■ **INPUT DATA**
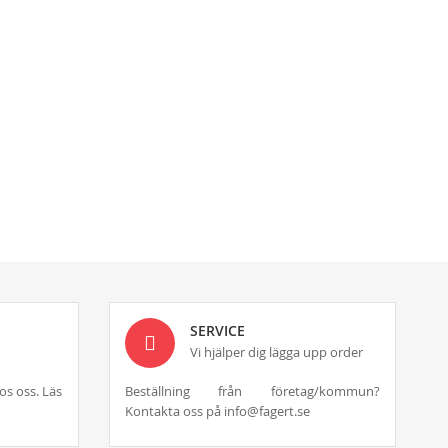
SERVICE
Vi hjälper dig lägga upp order
os oss. Läs
Beställning från företag/kommun?
Kontakta oss på info@fagert.se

■ **TASK STATEMENT**
A faithful copy of the lines from the line containing "os oss. Läs" to the end of the data should be set down, both ends included, and nothing more.

■ **WRITTEN RESPONSE**
os oss. Läs
Beställning från företag/kommun?
Kontakta oss på info@fagert.se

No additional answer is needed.